Le Makhzen sait le rôle important qu’il joue dans le dispositif néocolonialiste français et le besoin qu’a l’Elysée de disposer d’un pied à terre en Afrique du nord et d’une porte d’entrée sur l’Afrique. Il sait aussi que la stabilité du trône depend du soutien français, notamment dans l’affaire du Sahara occidental.
par Ahmed Dalfaoui
Depuis quelques jours, il est question d’une supposée crise diplomatique entre la France et le palais royal marocain. Du moins, c’est ce que la presse des deux pays, semble vouloir faire accroire. L’origine des choses a été le fait qu’une magistrate, Sophie Kheris, qui ne faisait que son travail, a dépêché, le 20 février dernier, des policies pour interpeller un officiel marocain, au siège de l’ambassade de son pays en France. Elle avait été alertée de sa présence, étant donné qu’elle instruisait des plaintes à son encontre. Le monsieur était venu se réunir avec des homologues français, portugais et espagnols, autour de questions de sécurité. Tiens… ! Toujours est-il que cela n’a pas du tout plu au Makhzen. On sait que François Hollande, le president français, a appelé le monarque marocain, sans lui donner les « explications » qu’il faut et pour on ne sait donc pas quel conciliabule. Ce qui a fait que Mohamed VI a donné l’ordre de sortir le grand jeu, au point d’organiser une manifestation de plusieurs milliers de personnes devant l’ambassade de France à Rabat. Fait qui a eu pour réaction française de faire en sorte que trois ministres français, Jean-Marc Ayrault, Manuel Valls et Laurent Fabius, appellant leurs homologues marocains, Abdelilah Benkirane, Mohamed Hassad et Salaheddine Mezouar. Là aussi on ne sait pas ce qu’ils ont bien pu se raconter, sachant au moins une réalité, c’est que jusqu’à prevue du contraire en France, la justice n’obéit qu’à ellemême.

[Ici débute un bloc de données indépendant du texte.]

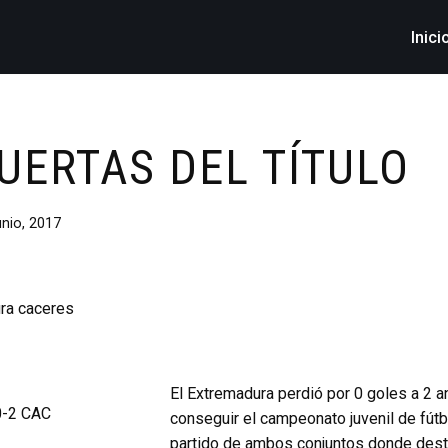
Inici
UERTAS DEL TÍTULO
unio, 2017
El Extremadura perdió por 0 goles a 2 a
conseguir el campeonato juvenil de fút
partido de ambos conjuntos donde desta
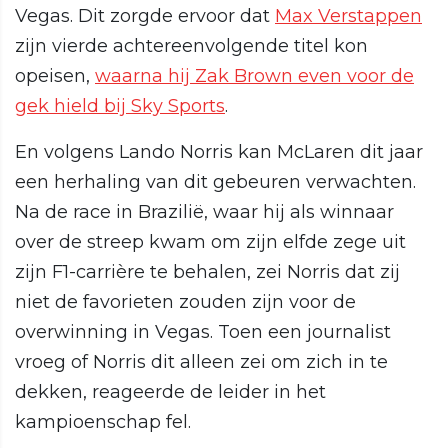
Vegas. Dit zorgde ervoor dat
Max Verstappen
zijn vierde achtereenvolgende titel kon
opeisen,
waarna hij Zak Brown even voor de
gek hield bij Sky Sports
.
En volgens Lando Norris kan McLaren dit jaar
een herhaling van dit gebeuren verwachten.
Na de race in Brazilië, waar hij als winnaar
over de streep kwam om zijn elfde zege uit
zijn F1-carrière te behalen, zei Norris dat zij
niet de favorieten zouden zijn voor de
overwinning in Vegas. Toen een journalist
vroeg of Norris dit alleen zei om zich in te
dekken, reageerde de leider in het
kampioenschap fel.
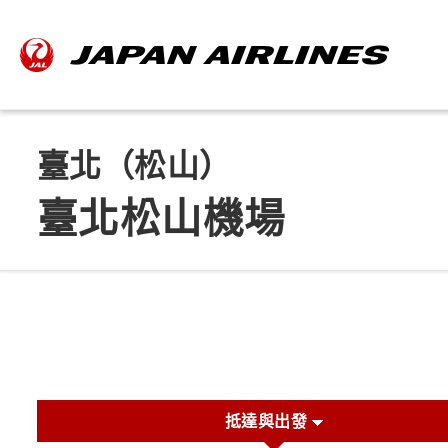
臺北（松山）
臺北松山機場
抵達與出發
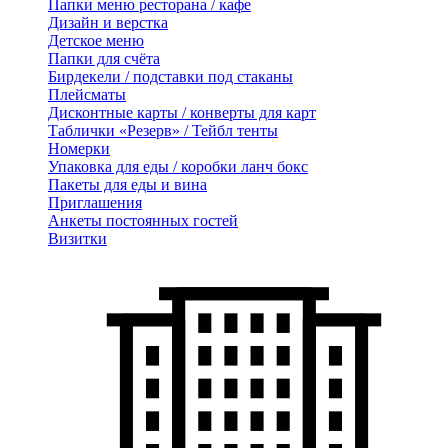
Папки меню ресторана / кафе
Дизайн и верстка
Детское меню
Папки для счёта
Бирдекели / подставки под стаканы
Плейсматы
Дисконтные карты / конверты для карт
Таблички «Резерв» / Тейбл тенты
Номерки
Упаковка для еды / коробки ланч бокс
Пакеты для еды и вина
Приглашения
Анкеты постоянных гостей
Визитки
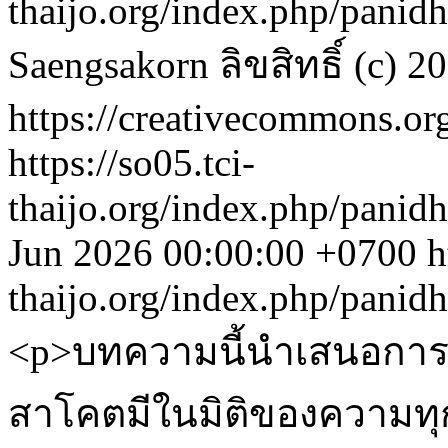
thaijo.org/index.php/panid
Saengsakorn
ลิขสิทธิ์ (c)
https://creativecommons.org
https://so05.tci-
thaijo.org/index.php/panid
Jun 2026 00:00:00 +0700
h
thaijo.org/index.php/panid
<p>บทความนี้นำเสนอการท
สาโคตมีในมิติของความทุ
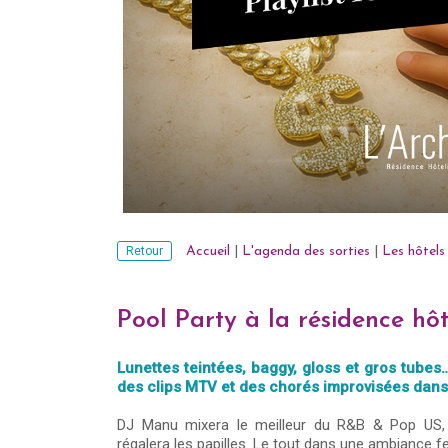
Retour
Accueil
|
L'agenda des sorties
|
Les hôtels
Pool Party à la résidence hôte
Lunettes teintées, baggy, gloss et gros tube
des clips MTV et des chorés improvisées dans
DJ Manu mixera le meilleur du R&B & Pop US, 
régalera les papilles. Le tout dans une ambiance fe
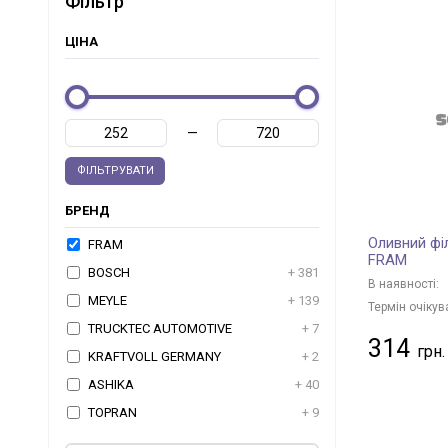
Фільтр
ЦІНА
—
ФІЛЬТРУВАТИ
БРЕНД
Оливний фі
FRAM
FRAM
BOSCH
+ 381
В наявності:
MEYLE
+ 139
Термін очікув
TRUCKTEC AUTOMOTIVE
+ 7
314
KRAFTVOLL GERMANY
+ 2
ASHIKA
+ 40
TOPRAN
+ 9
JAPKO
+ 98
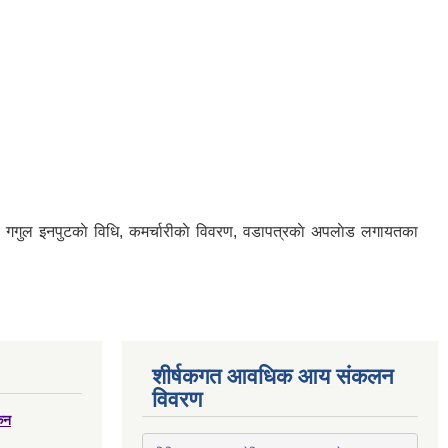
गगुल इनपुटकाे विधि, कमर्चारीकाे विवरण, वडापत्रकाे अपलाेड लगायतका
शीर्षकगत आवधिक आय संकलन
विवरण
्कन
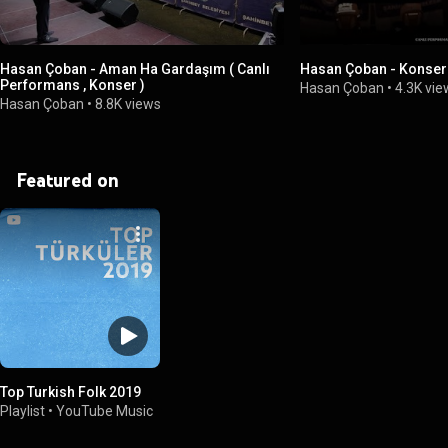
Hasan Çoban - Aman Ha Gardaşım ( Canlı
Hasan Çoban - Konser
Performans , Konser )
Hasan Çoban
•
4.3K vi
Hasan Çoban
•
8.8K views
Featured on
Top Turkish Folk 2019
Playlist
•
YouTube Music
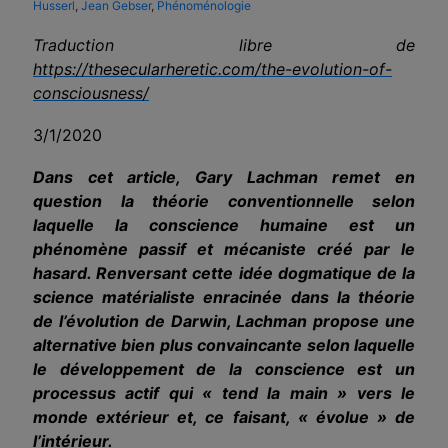
Husserl
,
Jean Gebser
,
Phénoménologie
Traduction libre de
https://thesecularheretic.com/the-evolution-of-
consciousness/
3/1/2020
Dans cet article, Gary Lachman remet en
question la théorie conventionnelle selon
laquelle la conscience humaine est un
phénomène passif et mécaniste créé par le
hasard. Renversant cette idée dogmatique de la
science matérialiste enracinée dans la théorie
de l’évolution de Darwin, Lachman propose une
alternative bien plus convaincante selon laquelle
le développement de la conscience est un
processus actif qui « tend la main » vers le
monde extérieur et, ce faisant, « évolue » de
l’intérieur.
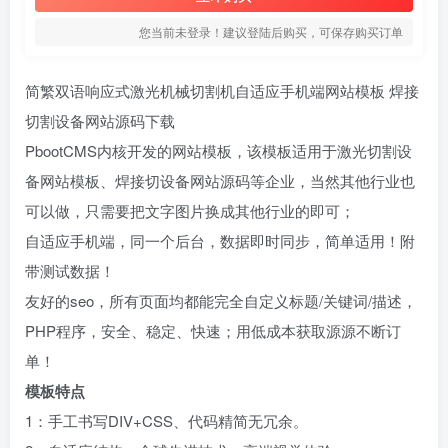
您当前未登录！建议登陆后购买，可保存购买订单
简繁双语响应式激光机械切割机自适应手机端网站模板 焊接
切割设备网站源码下载
PbootCMS内核开发的网站模板，该模板适用于激光切割设
备网站模板、焊接切设备网站源码等企业，当然其他行业也
可以做，只需要把文字图片换成其他行业的即可；
自适应手机端，同一个后台，数据即时同步，简单适用！附
带测试数据！
友好的seo，所有页面均都能完全自定义标题/关键词/描述，
PHP程序，安全、稳定、快速；用低成本获取源源不断订
单！
模板特点
1：手工书写DIV+CSS、代码精简无冗余。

C’est ce qu’ont pu dire les Français aux vizirs de sa majesté. Ces derniers vont réagir comme ils le peuvent… Ils vont interdire de visite au Maroc Nicolas Hulot, l’écologiste, qui doit se demander en quoi il peut être concerné, ignorant qu’il est de la culture makhzénienne. Par dépit et ne pouvant mieux, ils vont aussi suspendre les accords de cooperation judiciaire en expliquant la mesure par un communiqué dont voici la teneur : « Puisque les Français nous indiquent que le problème ne concerne que leur justice et que leur justice est indépendante, bref qu’ils n’y peuvent rien et que cela risque de se reproduire, notre riposte se situe donc sur le terrain judiciaire ».
Et les relations partent en vrille. Certains médias sautent sur le filon, propice à l’audimat, et des «mots» qui font mal fusent. Le malaise est patent chez les officiels français qui n’ont pas le pouvoir d’un monarque absolu sur leur pays. D’autant, qu’euxmêmes, n’ont que du mépris vis-à-vis de lui. Preuve en est donnée, à ce propos, par une petite phrase qu’aurait prononcée, en 2011, l’ambassadeur de France auprès de l’ONU, Gérard Araud : « Le Maroc est une maîtresse avec laquelle on dort tous les soirs, dont on n’est pas particulièrement amoureux, mais qu’on doit défendre ». Une phrase qui exprime à la perfection les relations entre deux partenaires interdépendants. Le Makhzen sait le rôle important qu’il joue dans le dispositif néocolonialiste français et le besoin qu’a l’Elysée de disposer d’un pied à terre en Afrique du nord et d’une porte d’entrée sur l’Afrique. Il sait aussi que la stabilité du trône depend du soutien français, notamment dans l’affaire du Sahara occidental. La France sait que le Makhzen est un supplétif précieux, y compris sur le plan économique. Lui qui a saigné son trésor public pour offrir à l’industrie française le juteux marché du TGV Tanger-Marrakech…au détriment d’autres projets infiniment plus utiles et plus pressants. Parions donc que la « crise » actuelle n’est qu’une scène de ménage sans lendemain.